A team of professors at the University of Toronto has made a breakthrough that drastically improves the effectiveness of certain stem cell treatments. According to a press release from U of T Engineering News, team developed a gel-like biomaterial that protects stem cells during transplantation and improves integration into new tissues. In fact, the “hydrogels” tested by the team were even able to partially reduce blindness in mice.

Professors Molly Shoichet, Derek van der Kooy, and Cindi Morshead wrapped stem cells in a hydrogel casing that drastically improved their regenerative capacities when transplanted into the brain and the eye. The study, published Thursday in Stem Cell Reports, was part of a larger effort to find new treatments for nerve damage caused by disease or injury.

Stem cells are both unique and extremely useful because of their ability to develop into virtually any type of cell in the body, which makes them a perfect starting point for generating new tissues and organs.

Scientists have mastered the art of growing stem cells in the lab, but still haven’t identified a reliable method of transplanting them into an actual human body. Implanted stem cells die quite often as a result of the complex surrounding environment.

Shiochet, a bioengineer at the University of Toronto, developed the hydrogel casing with her team several years ago, and found that it was effective at safely transporting cells to a damaged area.
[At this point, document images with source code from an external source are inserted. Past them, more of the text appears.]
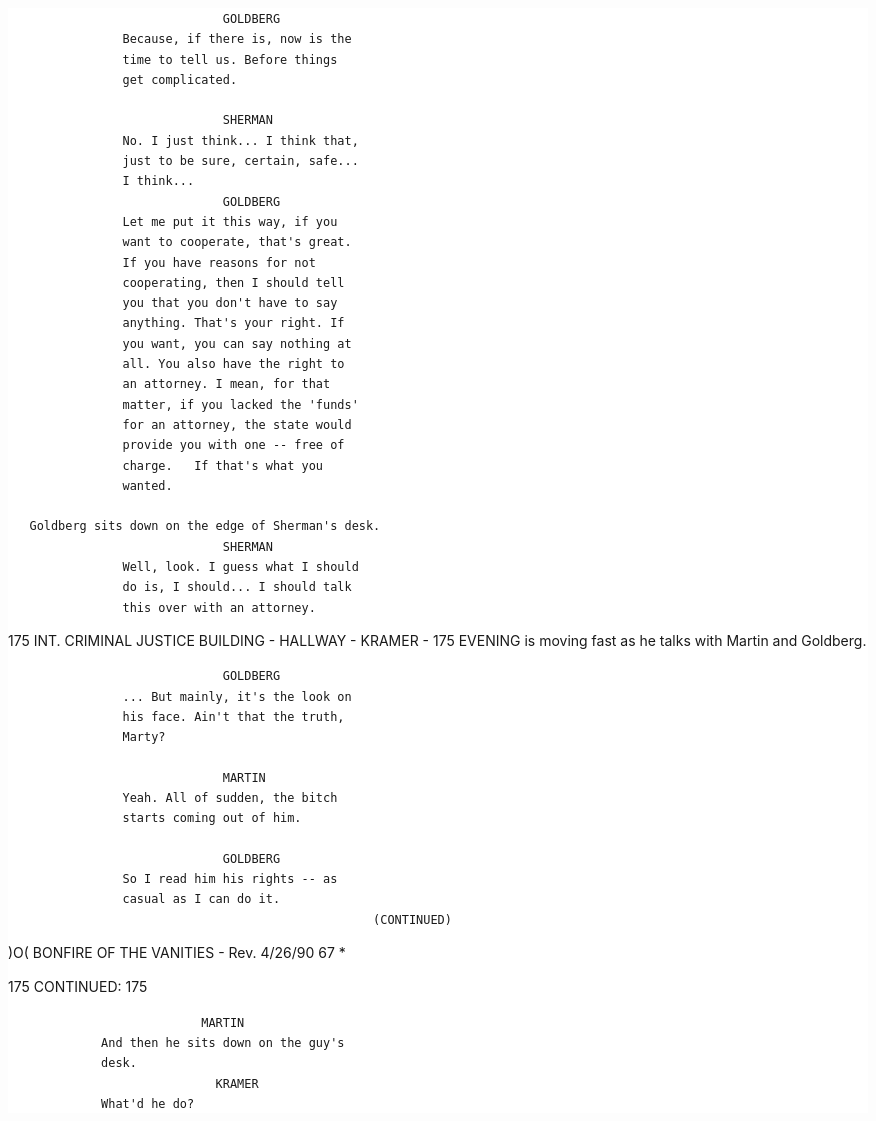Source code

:                                   GOLDBERG
                    Because, if there is, now is the
                    time to tell us. Before things
                    get complicated.

                                  SHERMAN
                    No. I just think... I think that,
                    just to be sure, certain, safe...
                    I think...
                                  GOLDBERG
                    Let me put it this way, if you
                    want to cooperate, that's great.
                    If you have reasons for not
                    cooperating, then I should tell
                    you that you don't have to say
                    anything. That's your right. If
                    you want, you can say nothing at
                    all. You also have the right to
                    an attorney. I mean, for that
                    matter, if you lacked the 'funds'
                    for an attorney, the state would
                    provide you with one -- free of
                    charge.   If that's what you
                    wanted.

       Goldberg sits down on the edge of Sherman's desk.
                                  SHERMAN
                    Well, look. I guess what I should
                    do is, I should... I should talk
                    this over with an attorney.
175    INT. CRIMINAL JUSTICE BUILDING - HALLWAY - KRAMER -            175
       EVENING
       is moving fast as he talks with Martin and Goldberg.

                                  GOLDBERG
                    ... But mainly, it's the look on
                    his face. Ain't that the truth,
                    Marty?

                                  MARTIN
                    Yeah. All of sudden, the bitch
                    starts coming out of him.

                                  GOLDBERG
                    So I read him his rights -- as
                    casual as I can do it.
                                                       (CONTINUED)
)O(    BONFIRE OF THE VANITIES - Rev. 4/26/90                    67          *

175    CONTINUED:                                                     175

                               MARTIN
                 And then he sits down on the guy's
                 desk.
                                 KRAMER
                 What'd he do?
The recent breakthrough showed that the team’s hydrogels promoted cell survival and integration, in addition to merely holding them together.
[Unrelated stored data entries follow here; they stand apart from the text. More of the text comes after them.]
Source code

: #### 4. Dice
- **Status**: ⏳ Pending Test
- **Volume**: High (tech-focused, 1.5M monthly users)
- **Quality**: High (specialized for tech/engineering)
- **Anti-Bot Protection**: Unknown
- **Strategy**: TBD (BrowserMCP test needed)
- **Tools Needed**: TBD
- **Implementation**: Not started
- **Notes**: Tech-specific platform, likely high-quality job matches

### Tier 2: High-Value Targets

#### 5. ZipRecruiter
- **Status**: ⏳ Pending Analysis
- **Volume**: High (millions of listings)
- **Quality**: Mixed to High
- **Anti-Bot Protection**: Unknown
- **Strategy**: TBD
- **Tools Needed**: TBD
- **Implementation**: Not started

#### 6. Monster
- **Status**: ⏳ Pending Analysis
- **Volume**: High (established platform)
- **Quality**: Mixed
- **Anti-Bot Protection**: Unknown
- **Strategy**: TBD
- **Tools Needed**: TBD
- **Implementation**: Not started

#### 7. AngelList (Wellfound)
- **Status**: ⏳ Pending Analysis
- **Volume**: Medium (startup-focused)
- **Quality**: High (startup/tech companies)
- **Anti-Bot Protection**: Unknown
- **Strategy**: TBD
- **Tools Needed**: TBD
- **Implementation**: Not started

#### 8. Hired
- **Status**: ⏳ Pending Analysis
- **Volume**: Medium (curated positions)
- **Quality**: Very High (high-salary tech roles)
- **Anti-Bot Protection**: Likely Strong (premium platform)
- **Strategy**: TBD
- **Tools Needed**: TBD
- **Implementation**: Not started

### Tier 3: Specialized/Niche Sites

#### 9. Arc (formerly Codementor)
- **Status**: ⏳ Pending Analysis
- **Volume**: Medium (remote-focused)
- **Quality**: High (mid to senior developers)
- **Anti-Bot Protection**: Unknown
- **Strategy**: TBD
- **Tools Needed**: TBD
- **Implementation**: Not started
To test the product, the research team injected photoreceptors grown from stem cells and covered in the hydrogels into the eyes of a blind mouse. The photoreceptors integrated into the eyes with little issue, and the mouse’s vision was restored up to 15 percent.

Hydrogel-covered stem cells were shown to improve motor function in mice that had suffered strokes in a different part of the study.

The study’s results are promising, and the simple yet effective hydrogels could be an important step in making stem cell treatments a reality.